Perdarahan janin mengikuti laserasi pembuluh ini pada saat rupturnya membran. Pada
banyak wanita dalam waktu dekat persalinan, sumber perdarahan uterus tidak
teridentifikasi, perdarahan tanpa berhenti, dan tidak ada penyebab anatomis yang jelas
ditemukan saat persalinan. Pada sebagian besar kasus ini, perdarahan kemungkinan
disebabkan oleh pemisahan plasenta yang sedikit marginal. Meskipun demikian, setiap
kehamilan dengan perdarahan antepartum tetap berisiko tinggi untuk hasil yang buruk
walaupun perdarahan telah berhenti dan plasenta previa telah dikecualikan secara
sonografi. Beberapa laporan menyebutkan pendarahan pada pertengahan kehamilan
hinggak awal trimester ketiga, Lipitz dkk (1991) melaporkan bahwa 4 dari 65 wanita
dengan perdarahan uterus antara 14-26 minggu mengalami abrupsio plasenta atau
previa, dan 3 dari 65 janin akhirnya meninggal. Canadian Perinatal Network
menggambarkan 806 wanita dengan perdarahan antara usia kehamilan 22- 28 minggu
(Sabourin, 2012). Plasenta abrupsi (32 persen), previa (21 persen), dan perdarahan
serviks (6,6 persen) adalah penyebab paling umum diidentifikasi. Dari semua wanita,44
persen melahirkan diusia <29 minggu. Secara jelas, perdarahan pada trimester kedua
dan ketiga berhubungan dengan prognosis kehamilan yang buruk.
- Durante partum
- Postpartum
Dalam kebanyakan kasus, penyebab pendarahan pascapersalinan dapat dan
harus ditentukan. Penyebab yang sering terjadi adalah atonia uterus dengan perdarahan
dari tempat implantasi plasenta, trauma saluran genital, atau keduanya. Perdarahan
pascapersalinan biasanya jelas. Pengecualian penting yaitu akumulasi darah
intravaginal dan intauterineyang tidak diketahui dan ruptur uterus dengan perdarahan
intraperitoneal. Penilaian awal seharusnya mencoba untuk membedakan atonia uterus
dari laserasi saluran genital. Pertimbangan utama adalah faktor predisposisi,
pemeriksaan saluran genital bawah, dan penilaian tonus uterine. Atony diidentifikasi
oleh rahim lembut dan lunak selama pemeriksaan bimanual dan dengan adanya
gumpalan dan perdarahan saat pijat rahim.

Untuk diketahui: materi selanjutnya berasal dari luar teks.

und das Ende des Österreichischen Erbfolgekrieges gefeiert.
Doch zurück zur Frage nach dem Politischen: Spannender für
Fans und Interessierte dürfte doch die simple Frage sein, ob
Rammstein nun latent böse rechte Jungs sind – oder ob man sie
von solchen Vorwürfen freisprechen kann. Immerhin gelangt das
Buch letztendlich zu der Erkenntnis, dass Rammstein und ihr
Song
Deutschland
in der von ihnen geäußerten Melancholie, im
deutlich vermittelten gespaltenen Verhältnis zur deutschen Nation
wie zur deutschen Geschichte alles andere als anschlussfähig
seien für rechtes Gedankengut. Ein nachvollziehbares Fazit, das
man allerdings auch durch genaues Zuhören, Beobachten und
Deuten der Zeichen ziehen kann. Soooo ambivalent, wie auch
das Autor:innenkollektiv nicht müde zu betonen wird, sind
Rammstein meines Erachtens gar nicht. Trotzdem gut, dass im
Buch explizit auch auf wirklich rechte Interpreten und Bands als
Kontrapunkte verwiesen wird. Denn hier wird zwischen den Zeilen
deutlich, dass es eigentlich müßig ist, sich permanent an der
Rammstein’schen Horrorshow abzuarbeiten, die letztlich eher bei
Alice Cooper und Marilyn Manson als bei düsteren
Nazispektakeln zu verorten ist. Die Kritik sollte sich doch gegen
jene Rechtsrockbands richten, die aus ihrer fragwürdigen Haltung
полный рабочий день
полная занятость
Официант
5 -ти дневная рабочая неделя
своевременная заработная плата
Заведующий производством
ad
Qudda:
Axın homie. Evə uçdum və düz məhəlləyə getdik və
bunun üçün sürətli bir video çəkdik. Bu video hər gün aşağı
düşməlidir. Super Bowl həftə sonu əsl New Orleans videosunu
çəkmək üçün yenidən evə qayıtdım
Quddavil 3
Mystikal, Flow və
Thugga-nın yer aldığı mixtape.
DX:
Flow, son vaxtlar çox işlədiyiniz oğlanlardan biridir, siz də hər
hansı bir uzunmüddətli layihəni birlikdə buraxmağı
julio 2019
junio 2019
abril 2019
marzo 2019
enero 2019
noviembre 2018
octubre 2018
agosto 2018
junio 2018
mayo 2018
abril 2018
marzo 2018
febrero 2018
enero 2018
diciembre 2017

Perdarahan yang terus menerus meski rahimnya kencang, kontrasi uterus yang
baik diduga bahwa perdarahan kemungkinan besar berasal dari laserasi. Darah merah
terang lebih menunjukkan perdarahan arterial. Untuk mengkonfirmasi laserasi itu
adalah sumber dari perdarahan, pemeriksaan hati-hati pada vagina, leher rahim, dan
rahim sangat penting. Terkadang perdarahan dapat bisa disebabkan oleh atoni dan
trauma terutama setelah forceps atau vakum yang membantu persalinan per vaginam.
Yang penting, jika perdarahan yang signifikan mengikuti saat kelahiran, serviks dan
vagina diperiksa dengan seksama untuk mengidentifikasi laserasi. Lebih mudah jika
diberikan analgesia konduksi. Jika tidak ada
laserasi saluran genital bawah dan rahim kontraksi, namun perdarahan supracervical
tetap ada, maka eksplorasi manual rahim dilakukan untuk robekan rahim. Hal ini juga
diselesaikan secara rutin setelah versi podalic internal dan sungsang ekstraksi.